* _RECORD EXTRACTS_
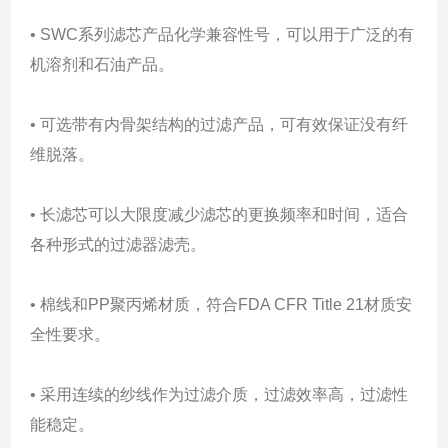
• SWC系列滤芯产品化学兼容性号，可以用于广泛的有
机溶剂和石油产品。
• 可选带有内骨架结构的过滤产品，可有效保证没有纤
维脱落。
• 长滤芯可以大限度减少滤芯的更换频率和时间，适合
各种形式的过滤器滤壳。
• 棉线和PP聚丙烯材质，符合FDA CFR Title 21材质安
全性要求。
• 采用连续的纱线作为过滤介质，过滤效率高，过滤性
能稳定。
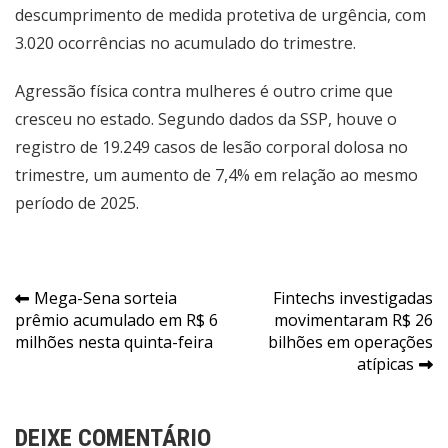
descumprimento de medida protetiva de urgência, com
3.020 ocorrências no acumulado do trimestre.
Agressão física contra mulheres é outro crime que
cresceu no estado. Segundo dados da SSP, houve o
registro de 19.249 casos de lesão corporal dolosa no
trimestre, um aumento de 7,4% em relação ao mesmo
período de 2025.
Navegação
Mega-Sena sorteia
Fintechs investigadas
prêmio acumulado em R$ 6
movimentaram R$ 26
de
milhões nesta quinta-feira
bilhões em operações
Post
atípicas
DEIXE COMENTÁRIO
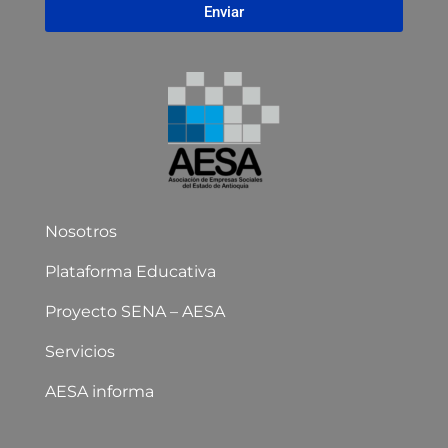
Enviar
Nosotros
Plataforma Educativa
Proyecto SENA – AESA
Servicios
AESA informa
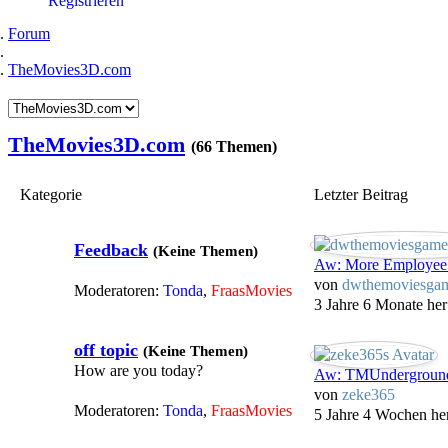
Registrieren
Forum
TheMovies3D.com
TheMovies3D.com
(66 Themen)
Kategorie
Letzter Beitrag
Feedback
(Keine Themen)
Aw: More Employe
von
dwthemoviesga
Moderatoren:
Tonda
,
FraasMovies
3 Jahre 6 Monate her
off topic
(Keine Themen)
How are you today?
Aw: TMUnderground -
von
zeke365
Moderatoren:
Tonda
,
FraasMovies
5 Jahre 4 Wochen he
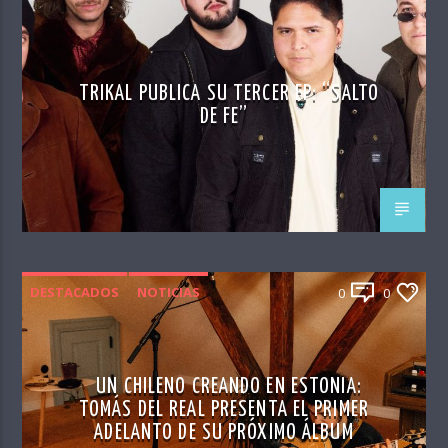
TRIKAL PUBLICA SU TERCER EP: “SALTO
DE FE”
DESTACADOS
NOTICIAS
0
0
UN CHILENO CREANDO EN ESTONIA:
TOMÁS DEL REAL PRESENTA EL PRIMER
ADELANTO DE SU PRÓXIMO ÁLBUM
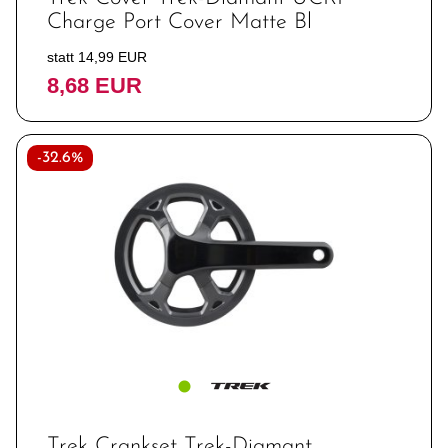
Charge Port Cover Matte Bl
statt 14,99 EUR
8,68 EUR
-32.6%
Trek Crankset Trek-Diamant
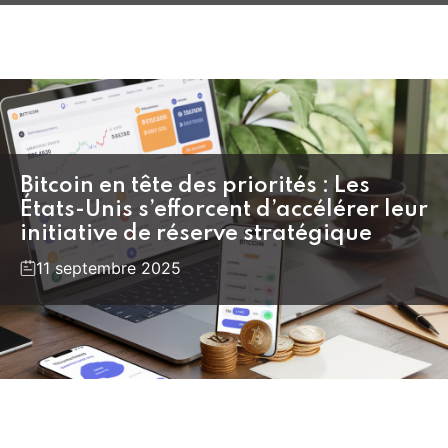
Bitcoin en tête des priorités : Les
États-Unis s’efforcent d’accélérer leur
initiative de réserve stratégique
11 septembre 2025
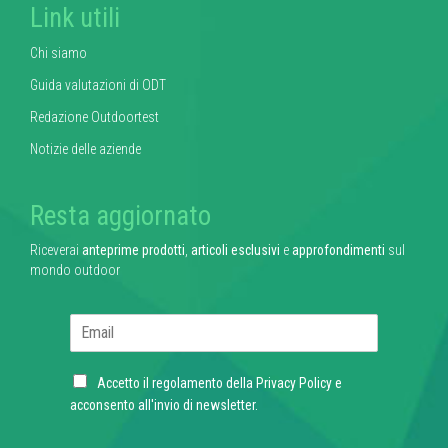
Link utili
Chi siamo
Guida valutazioni di ODT
Redazione Outdoortest
Notizie delle aziende
Resta aggiornato
Riceverai
anteprime prodotti
,
articoli esclusivi
e
approfondimenti
sul
mondo outdoor
E
m
a
C
i
Accetto il regolamento della
Privacy Policy
e
h
l
acconsento all'invio di newsletter.
e
*
c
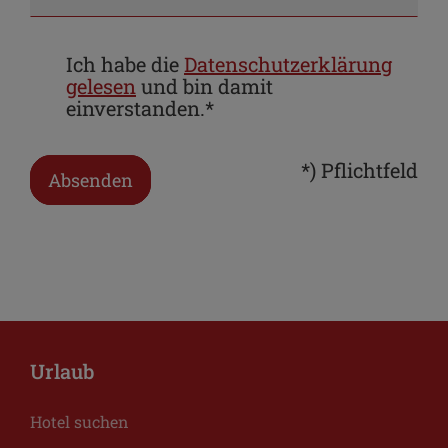
Ich habe die
Datenschutzerklärung
gelesen
und bin damit
einverstanden.*
*) Pflichtfeld
Absenden
Urlaub
Hotel suchen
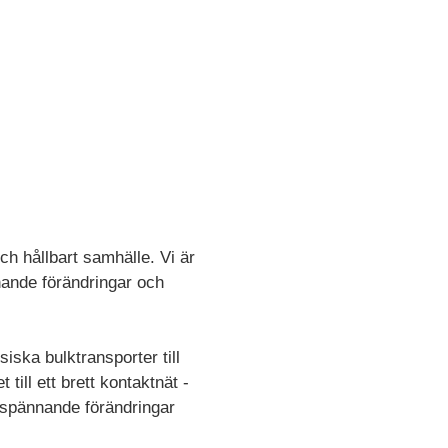
och hållbart samhälle. Vi är
nande förändringar och
iska bulktransporter till
till ett brett kontaktnät -
 spännande förändringar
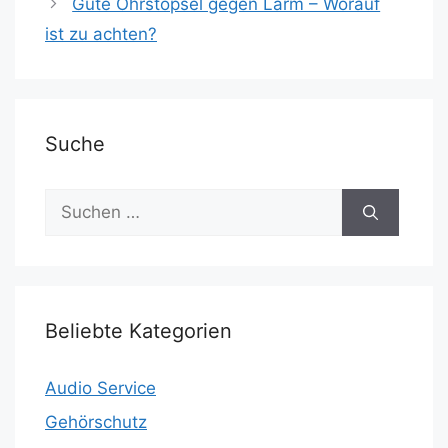
o
o
Gute Ohrstöpsel gegen Lärm – Worauf
o
n
ist zu achten?
k
Suche
Suchen
nach:
Beliebte Kategorien
Audio Service
Gehörschutz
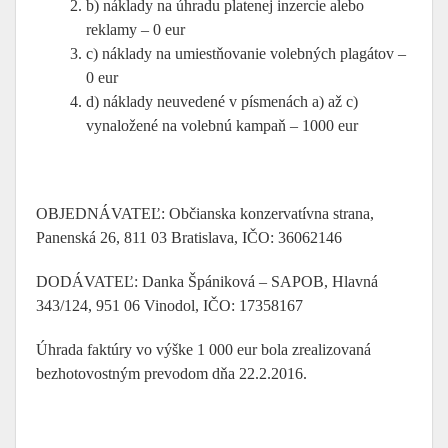
b) náklady na úhradu platenej inzercie alebo
reklamy – 0 eur
c) náklady na umiestňovanie volebných plagátov –
0 eur
d) náklady neuvedené v písmenách a) až c)
vynaložené na volebnú kampaň – 1000 eur
OBJEDNÁVATEĽ: Občianska konzervatívna strana,
Panenská 26, 811 03 Bratislava, IČO: 36062146
DODÁVATEĽ: Danka Špániková – SAPOB, Hlavná
343/124, 951 06 Vinodol, IČO: 17358167
Úhrada faktúry vo výške 1 000 eur bola zrealizovaná
bezhotovostným prevodom dňa 22.2.2016.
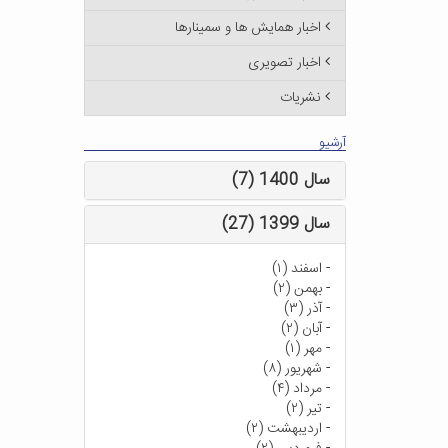
اخبار همایش ها و سمینارها
اخبار تصویری
نشریات
آرشیو
سال 1400 (7)
سال 1399 (27)
-
اسفند (۱)
-
بهمن (۲)
-
آذر (۳)
-
آبان (۲)
-
مهر (۱)
-
شهریور (۸)
-
مرداد (۴)
-
تیر (۲)
-
اردیبهشت (۲)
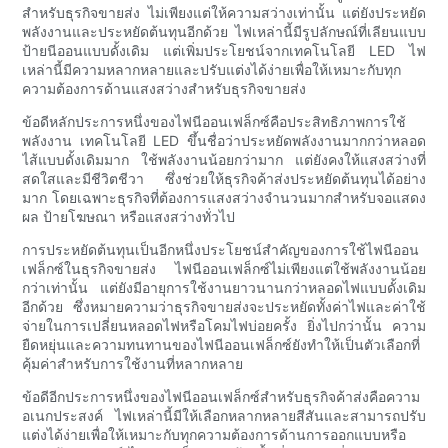
สำหรับธุรกิจขายส่ง ไม่เพียงแต่ให้ความสว่างเท่านั้น แต่ยังประหยัด
พลังงานและประหยัดต้นทุนอีกด้วย ไฟเหล่านี้มีรูปลักษณ์ที่เลียนแบบ
ป้ายนีออนแบบดั้งเดิม แต่เพิ่มประโยชน์จากเทคโนโลยี LED ไฟ
เหล่านี้มีความหลากหลายและปรับแต่งได้ง่ายเพื่อให้เหมาะกับทุก
ความต้องการด้านแสงสว่างสำหรับธุรกิจขายส่ง
ข้อดีหลักประการหนึ่งของไฟนีออนเฟล็กซ์คือประสิทธิภาพการใช้
พลังงาน เทคโนโลยี LED ขึ้นชื่อว่าประหยัดพลังงานมากกว่าหลอด
ไส้แบบดั้งเดิมมาก ใช้พลังงานน้อยกว่ามาก แต่ยังคงให้แสงสว่างที่
สดใสและมีชีวิตชีวา ซึ่งช่วยให้ธุรกิจค้าส่งประหยัดต้นทุนได้อย่าง
มาก โดยเฉพาะธุรกิจที่ต้องการแสงสว่างจำนวนมากสำหรับจอแสดง
ผล ป้ายโฆษณา หรือแสงสว่างทั่วไป
การประหยัดต้นทุนเป็นอีกหนึ่งประโยชน์สำคัญของการใช้ไฟนีออน
เฟล็กซ์ในธุรกิจขายส่ง ไฟนีออนเฟล็กซ์ไม่เพียงแต่ใช้พลังงานน้อย
กว่าเท่านั้น แต่ยังมีอายุการใช้งานยาวนานกว่าหลอดไฟแบบดั้งเดิม
อีกด้วย ซึ่งหมายความว่าธุรกิจขายส่งจะประหยัดทั้งค่าไฟและค่าใช้
จ่ายในการเปลี่ยนหลอดไฟหรือโคมไฟบ่อยครั้ง ยิ่งไปกว่านั้น ความ
ยืดหยุ่นและความทนทานของไฟนีออนเฟล็กซ์ยังทำให้เป็นตัวเลือกที่
คุ้มค่าสำหรับการใช้งานที่หลากหลาย
ข้อดีอีกประการหนึ่งของไฟนีออนเฟล็กซ์สำหรับธุรกิจค้าส่งคือความ
อเนกประสงค์ ไฟเหล่านี้มีให้เลือกหลากหลายสีสันและสามารถปรับ
แต่งได้ง่ายเพื่อให้เหมาะกับทุกความต้องการด้านการออกแบบหรือ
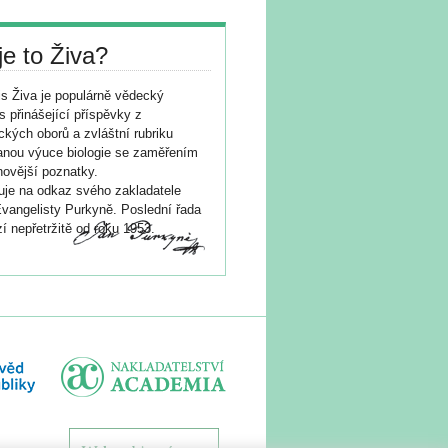
je to Živa?
s Živa je populárně vědecký
s přinášející příspěvky z
ických oborů a zvláštní rubriku
nou výuce biologie se zaměřením
novější poznatky.
je na odkaz svého zakladatele
vangelisty Purkyně. Poslední řada
í nepřetržitě od roku 1953.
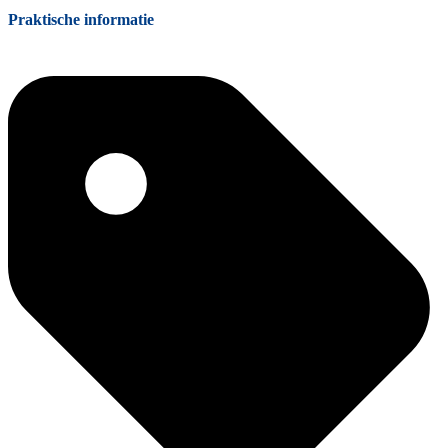
Praktische informatie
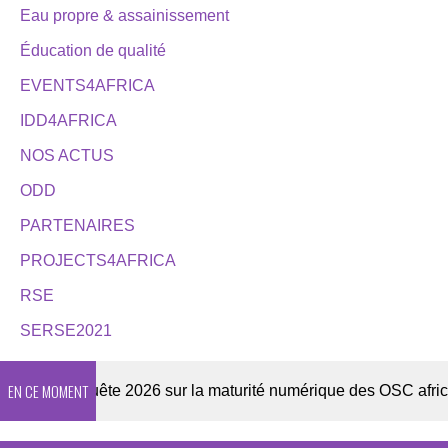
Eau propre & assainissement
Éducation de qualité
EVENTS4AFRICA
IDD4AFRICA
NOS ACTUS
ODD
PARTENAIRES
PROJECTS4AFRICA
RSE
SERSE2021
EN CE MOMENT
r
Enquête 2026 sur la maturité numérique des OSC africaine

* _TASK GOAL_
Show the lines of the records above that mention "till".

* _REPLY_
iska bulktransporter till
till ett brett kontaktnät -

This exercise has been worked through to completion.